Cadde ve sokaklar genişletilmiş mi? Yok hepsi yerli yerinde duruyor. Konya ve İskenderun… Türkiye’nin en fazla bisiklet sürenlerin yeriymiş bir zamanlar… Şimdilerde; bisikletlerin yerine motorlu araçlar sardı dört bir yanımızı… Cadde ve sokaklarımızın yanları yönleri araçlarla kitlenmiş… Nefes alamıyoruz… Sıkıntımız onların hızla hayatımızı alt üst etmesi, bizleri çılgınca sinir yapması… Önlemleri alınmayacak kadar müsrif yaşantı içerisindeyiz… Çöp bidonları atık ekmek dolu…

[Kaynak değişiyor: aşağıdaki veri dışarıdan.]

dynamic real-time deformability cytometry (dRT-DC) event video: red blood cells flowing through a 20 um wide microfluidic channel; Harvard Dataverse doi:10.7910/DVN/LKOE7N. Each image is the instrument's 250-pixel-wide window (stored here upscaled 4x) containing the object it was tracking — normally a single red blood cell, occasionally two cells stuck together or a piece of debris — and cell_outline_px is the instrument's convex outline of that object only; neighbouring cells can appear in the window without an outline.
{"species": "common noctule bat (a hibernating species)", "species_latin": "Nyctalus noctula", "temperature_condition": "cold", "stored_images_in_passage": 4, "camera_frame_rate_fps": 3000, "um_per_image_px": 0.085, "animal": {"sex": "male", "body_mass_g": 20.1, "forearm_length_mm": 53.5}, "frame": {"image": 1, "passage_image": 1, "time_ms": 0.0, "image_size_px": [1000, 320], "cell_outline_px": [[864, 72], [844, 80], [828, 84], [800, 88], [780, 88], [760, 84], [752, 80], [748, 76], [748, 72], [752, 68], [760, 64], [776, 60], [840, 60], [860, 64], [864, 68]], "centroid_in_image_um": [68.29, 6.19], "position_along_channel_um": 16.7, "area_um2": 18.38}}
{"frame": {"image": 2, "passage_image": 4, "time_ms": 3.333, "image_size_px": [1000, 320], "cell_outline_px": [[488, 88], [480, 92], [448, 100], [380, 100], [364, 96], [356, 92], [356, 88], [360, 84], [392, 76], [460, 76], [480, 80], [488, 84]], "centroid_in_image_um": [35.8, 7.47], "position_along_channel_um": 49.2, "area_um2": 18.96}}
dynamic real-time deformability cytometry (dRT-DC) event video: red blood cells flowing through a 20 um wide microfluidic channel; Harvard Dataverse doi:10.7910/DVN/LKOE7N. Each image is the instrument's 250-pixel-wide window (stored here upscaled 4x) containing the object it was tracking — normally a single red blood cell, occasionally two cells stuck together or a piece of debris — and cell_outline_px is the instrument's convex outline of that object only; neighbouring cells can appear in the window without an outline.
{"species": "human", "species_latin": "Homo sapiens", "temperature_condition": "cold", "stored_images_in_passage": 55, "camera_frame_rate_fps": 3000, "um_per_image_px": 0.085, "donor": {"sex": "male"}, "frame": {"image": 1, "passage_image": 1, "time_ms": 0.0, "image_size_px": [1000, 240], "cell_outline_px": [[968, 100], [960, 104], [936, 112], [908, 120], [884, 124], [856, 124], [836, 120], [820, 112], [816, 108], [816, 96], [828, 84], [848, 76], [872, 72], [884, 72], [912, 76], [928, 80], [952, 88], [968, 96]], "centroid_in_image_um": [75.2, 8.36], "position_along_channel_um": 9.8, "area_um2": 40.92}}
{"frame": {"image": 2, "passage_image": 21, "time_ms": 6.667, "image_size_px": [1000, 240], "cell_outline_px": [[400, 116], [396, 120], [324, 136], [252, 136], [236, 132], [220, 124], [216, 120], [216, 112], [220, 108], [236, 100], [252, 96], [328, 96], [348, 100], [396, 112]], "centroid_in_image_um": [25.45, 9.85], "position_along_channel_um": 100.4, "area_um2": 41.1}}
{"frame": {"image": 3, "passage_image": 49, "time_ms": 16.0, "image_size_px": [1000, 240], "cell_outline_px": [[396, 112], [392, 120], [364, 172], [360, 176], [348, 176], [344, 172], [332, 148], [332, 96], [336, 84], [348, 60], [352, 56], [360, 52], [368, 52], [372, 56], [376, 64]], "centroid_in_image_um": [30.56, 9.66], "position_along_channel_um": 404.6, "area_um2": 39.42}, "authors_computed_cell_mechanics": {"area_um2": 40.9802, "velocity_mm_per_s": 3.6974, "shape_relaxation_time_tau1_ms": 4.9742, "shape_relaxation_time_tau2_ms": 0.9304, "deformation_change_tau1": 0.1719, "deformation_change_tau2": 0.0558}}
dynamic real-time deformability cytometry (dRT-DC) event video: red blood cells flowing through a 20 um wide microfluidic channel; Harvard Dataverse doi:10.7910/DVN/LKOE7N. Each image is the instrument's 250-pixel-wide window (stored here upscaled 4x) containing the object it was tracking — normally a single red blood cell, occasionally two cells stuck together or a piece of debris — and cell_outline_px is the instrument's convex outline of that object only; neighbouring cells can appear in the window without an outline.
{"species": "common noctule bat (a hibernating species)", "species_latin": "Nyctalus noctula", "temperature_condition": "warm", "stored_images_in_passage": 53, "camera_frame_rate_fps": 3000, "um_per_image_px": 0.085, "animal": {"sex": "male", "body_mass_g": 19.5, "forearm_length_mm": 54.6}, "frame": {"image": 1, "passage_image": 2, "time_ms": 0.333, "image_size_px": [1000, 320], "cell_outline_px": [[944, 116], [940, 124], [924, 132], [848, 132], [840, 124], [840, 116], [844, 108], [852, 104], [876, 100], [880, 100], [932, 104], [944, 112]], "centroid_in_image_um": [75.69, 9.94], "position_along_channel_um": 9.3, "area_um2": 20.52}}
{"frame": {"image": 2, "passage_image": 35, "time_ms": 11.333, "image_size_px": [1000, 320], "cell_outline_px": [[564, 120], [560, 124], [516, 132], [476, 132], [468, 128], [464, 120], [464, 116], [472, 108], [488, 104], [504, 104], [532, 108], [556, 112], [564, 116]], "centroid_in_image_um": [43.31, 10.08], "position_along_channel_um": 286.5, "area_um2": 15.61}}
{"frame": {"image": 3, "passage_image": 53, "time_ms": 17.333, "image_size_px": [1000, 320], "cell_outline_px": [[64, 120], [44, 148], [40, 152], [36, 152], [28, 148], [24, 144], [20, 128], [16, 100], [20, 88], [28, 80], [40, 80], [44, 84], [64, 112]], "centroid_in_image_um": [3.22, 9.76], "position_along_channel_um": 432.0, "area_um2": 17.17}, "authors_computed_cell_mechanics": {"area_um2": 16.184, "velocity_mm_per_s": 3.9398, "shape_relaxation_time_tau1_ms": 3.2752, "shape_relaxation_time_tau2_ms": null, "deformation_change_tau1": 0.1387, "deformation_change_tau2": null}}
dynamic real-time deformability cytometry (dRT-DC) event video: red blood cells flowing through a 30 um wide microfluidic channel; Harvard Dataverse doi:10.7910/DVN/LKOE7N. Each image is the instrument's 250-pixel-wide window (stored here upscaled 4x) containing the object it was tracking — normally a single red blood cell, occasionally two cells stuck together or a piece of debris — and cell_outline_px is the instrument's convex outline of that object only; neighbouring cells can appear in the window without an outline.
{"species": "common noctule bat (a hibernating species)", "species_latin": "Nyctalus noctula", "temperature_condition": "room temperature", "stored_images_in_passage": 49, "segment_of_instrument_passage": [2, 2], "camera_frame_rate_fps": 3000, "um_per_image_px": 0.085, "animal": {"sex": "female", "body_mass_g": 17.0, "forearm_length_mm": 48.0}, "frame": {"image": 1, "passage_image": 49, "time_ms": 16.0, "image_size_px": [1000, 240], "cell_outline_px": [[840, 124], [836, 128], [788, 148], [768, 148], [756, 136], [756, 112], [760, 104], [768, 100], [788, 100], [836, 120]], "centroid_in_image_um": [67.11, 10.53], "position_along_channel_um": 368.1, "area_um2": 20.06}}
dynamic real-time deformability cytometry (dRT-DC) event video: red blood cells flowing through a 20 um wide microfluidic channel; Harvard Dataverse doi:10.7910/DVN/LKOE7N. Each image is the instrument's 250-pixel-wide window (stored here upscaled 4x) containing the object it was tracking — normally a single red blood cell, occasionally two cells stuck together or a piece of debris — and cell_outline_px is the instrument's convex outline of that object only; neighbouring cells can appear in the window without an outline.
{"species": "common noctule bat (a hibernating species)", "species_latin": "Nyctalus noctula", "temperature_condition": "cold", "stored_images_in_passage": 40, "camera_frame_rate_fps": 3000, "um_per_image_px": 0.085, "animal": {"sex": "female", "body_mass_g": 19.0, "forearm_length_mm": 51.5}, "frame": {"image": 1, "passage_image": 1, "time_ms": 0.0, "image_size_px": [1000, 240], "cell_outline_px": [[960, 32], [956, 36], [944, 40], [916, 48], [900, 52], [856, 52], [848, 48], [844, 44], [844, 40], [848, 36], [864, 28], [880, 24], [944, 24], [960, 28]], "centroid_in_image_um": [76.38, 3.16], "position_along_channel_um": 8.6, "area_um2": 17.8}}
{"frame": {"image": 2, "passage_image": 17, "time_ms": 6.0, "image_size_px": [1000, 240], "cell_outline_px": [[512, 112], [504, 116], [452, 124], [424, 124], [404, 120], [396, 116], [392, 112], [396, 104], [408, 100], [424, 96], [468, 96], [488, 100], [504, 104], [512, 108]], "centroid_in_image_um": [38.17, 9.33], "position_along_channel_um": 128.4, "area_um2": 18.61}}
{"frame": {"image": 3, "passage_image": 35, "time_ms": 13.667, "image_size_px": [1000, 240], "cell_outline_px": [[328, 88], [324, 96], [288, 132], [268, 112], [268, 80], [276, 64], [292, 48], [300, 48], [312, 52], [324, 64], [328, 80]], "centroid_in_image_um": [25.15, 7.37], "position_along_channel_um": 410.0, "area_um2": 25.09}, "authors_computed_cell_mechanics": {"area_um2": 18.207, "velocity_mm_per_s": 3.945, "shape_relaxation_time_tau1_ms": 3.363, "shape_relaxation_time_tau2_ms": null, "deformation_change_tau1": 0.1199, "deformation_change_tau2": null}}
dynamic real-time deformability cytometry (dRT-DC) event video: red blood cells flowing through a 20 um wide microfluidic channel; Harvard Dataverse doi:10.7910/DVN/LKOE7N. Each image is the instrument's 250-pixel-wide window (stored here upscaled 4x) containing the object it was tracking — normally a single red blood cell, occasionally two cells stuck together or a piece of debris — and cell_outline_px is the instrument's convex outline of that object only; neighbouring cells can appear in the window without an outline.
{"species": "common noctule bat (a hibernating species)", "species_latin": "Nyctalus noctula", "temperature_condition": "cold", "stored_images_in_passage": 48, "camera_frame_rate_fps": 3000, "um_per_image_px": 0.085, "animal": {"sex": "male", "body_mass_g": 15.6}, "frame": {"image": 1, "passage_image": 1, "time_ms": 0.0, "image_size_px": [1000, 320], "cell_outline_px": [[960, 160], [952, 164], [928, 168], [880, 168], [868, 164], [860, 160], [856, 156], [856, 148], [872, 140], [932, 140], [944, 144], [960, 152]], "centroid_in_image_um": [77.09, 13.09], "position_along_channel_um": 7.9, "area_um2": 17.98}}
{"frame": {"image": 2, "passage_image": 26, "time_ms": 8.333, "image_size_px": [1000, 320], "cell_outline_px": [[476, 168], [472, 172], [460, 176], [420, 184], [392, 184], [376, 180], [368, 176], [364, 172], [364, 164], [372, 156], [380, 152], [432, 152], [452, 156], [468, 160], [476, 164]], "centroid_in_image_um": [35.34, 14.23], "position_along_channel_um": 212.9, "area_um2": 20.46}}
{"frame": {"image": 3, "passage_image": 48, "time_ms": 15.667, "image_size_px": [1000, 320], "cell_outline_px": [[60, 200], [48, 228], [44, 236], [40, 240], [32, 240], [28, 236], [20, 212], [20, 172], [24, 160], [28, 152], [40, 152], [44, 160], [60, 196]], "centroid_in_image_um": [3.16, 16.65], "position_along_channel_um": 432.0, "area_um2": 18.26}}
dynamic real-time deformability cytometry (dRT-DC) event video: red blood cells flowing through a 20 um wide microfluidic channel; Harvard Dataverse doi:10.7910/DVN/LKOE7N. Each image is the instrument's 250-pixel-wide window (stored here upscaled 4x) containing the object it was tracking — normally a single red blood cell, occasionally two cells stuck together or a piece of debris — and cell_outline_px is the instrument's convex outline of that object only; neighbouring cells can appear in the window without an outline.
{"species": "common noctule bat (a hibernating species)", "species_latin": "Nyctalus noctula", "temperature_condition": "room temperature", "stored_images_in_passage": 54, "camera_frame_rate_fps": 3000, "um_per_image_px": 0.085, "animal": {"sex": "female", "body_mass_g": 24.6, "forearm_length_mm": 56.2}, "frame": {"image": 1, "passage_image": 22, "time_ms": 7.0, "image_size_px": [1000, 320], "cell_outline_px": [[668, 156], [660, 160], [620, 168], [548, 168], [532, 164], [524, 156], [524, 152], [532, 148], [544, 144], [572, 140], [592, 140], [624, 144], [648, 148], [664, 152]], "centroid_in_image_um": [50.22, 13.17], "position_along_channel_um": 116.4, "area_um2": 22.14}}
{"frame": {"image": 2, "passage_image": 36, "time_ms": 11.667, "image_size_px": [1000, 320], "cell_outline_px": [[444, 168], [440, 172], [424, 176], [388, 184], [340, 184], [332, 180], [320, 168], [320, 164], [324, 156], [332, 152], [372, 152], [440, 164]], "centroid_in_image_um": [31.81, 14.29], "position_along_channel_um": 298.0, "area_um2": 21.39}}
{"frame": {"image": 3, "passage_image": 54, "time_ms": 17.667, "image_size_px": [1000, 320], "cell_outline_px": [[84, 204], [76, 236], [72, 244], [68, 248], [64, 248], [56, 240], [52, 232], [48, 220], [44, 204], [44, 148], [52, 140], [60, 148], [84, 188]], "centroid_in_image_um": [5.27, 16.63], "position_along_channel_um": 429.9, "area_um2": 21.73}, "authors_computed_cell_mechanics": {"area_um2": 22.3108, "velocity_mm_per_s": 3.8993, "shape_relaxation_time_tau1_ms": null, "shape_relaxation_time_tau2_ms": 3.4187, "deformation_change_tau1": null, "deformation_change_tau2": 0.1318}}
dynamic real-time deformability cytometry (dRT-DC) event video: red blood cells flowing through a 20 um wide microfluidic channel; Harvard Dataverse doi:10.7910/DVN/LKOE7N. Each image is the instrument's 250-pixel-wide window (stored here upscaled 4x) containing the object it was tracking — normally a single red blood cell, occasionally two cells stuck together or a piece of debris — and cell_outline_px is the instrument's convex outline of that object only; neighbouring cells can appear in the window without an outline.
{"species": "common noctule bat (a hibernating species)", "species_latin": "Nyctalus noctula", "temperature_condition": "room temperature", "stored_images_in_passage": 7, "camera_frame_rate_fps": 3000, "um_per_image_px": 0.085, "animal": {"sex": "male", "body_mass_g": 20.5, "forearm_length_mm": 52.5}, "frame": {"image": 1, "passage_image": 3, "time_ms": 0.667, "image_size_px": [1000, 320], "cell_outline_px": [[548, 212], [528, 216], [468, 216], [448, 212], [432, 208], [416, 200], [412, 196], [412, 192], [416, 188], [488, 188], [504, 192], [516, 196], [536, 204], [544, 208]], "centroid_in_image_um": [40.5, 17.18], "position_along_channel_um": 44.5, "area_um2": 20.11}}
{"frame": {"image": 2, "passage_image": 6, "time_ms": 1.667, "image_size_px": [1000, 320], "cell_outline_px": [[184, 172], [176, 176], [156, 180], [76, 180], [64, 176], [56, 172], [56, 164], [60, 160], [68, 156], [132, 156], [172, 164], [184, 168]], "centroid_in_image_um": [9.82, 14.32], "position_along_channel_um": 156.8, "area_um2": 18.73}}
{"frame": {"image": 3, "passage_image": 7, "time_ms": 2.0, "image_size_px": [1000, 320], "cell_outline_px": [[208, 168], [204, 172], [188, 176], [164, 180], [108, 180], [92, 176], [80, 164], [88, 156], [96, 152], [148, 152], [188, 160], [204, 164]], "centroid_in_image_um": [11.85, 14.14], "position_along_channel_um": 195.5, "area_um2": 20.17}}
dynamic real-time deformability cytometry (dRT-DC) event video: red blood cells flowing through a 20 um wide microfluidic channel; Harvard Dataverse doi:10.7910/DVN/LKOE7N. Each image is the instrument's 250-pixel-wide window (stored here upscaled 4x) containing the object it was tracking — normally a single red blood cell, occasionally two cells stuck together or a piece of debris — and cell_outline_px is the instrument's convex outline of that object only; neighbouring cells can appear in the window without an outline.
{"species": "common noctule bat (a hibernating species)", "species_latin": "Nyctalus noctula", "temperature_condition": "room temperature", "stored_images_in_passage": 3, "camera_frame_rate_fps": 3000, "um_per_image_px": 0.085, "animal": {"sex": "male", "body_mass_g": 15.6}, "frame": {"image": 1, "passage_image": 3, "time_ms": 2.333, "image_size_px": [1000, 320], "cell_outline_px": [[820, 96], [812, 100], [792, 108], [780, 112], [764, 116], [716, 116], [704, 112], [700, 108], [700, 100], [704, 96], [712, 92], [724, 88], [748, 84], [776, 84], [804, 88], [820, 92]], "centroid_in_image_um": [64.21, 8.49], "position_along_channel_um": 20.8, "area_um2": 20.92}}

Yazı yazarken bu kör olasıca sinir beni kendine esir alsa da bir çırpıda ondan kurtulmam gerek olduğunun farkına varıyorum… Modern alış veriş merkezlerinin sayıları artıkça yine aktarlara uğramadan edemiyoruz… Uzun çarşı kısa çarşı yine yerli yerinde… Balıkhanemiz biraz ileriye gitti.. Kasaplar şehrin değişik semtlerine dağıldı… Kelle bumbar ararsanız, yeri çok basit Numune’de eski mezarlığın yerinde istemediğiniz kadar bol… Ütülenmişi temizlenmişi tezgâhta müşteri bekliyor.

Şimdi her şey bir yana “Cürcümetli çarşı” oda yerli yerinde duruyor. Belediye Başkanımıza desem ki “Gel şu cürcümetli çarşıyı yeniden hayata geçirelim…” Beni dinlemez. Hatta; ”Nuri baba şimdi nereden çıkarttın bu cürcümetliyi” der ve güler. Cürcümetli çarşıda çoğu dükkânların yerinde yeller esse de bazı dükkânların en önde gelenleri hala orada görevlerinin başında… Bahar kebap salonu, Humusçu Behzat, Künefe imalatçısı onun tam olduğu yerde… Bir zamanlar bu cürcümetli çarşı; İskenderun’un en can alıcı damarıydı… Orada ne ararsan ara muhakkak bulurdun.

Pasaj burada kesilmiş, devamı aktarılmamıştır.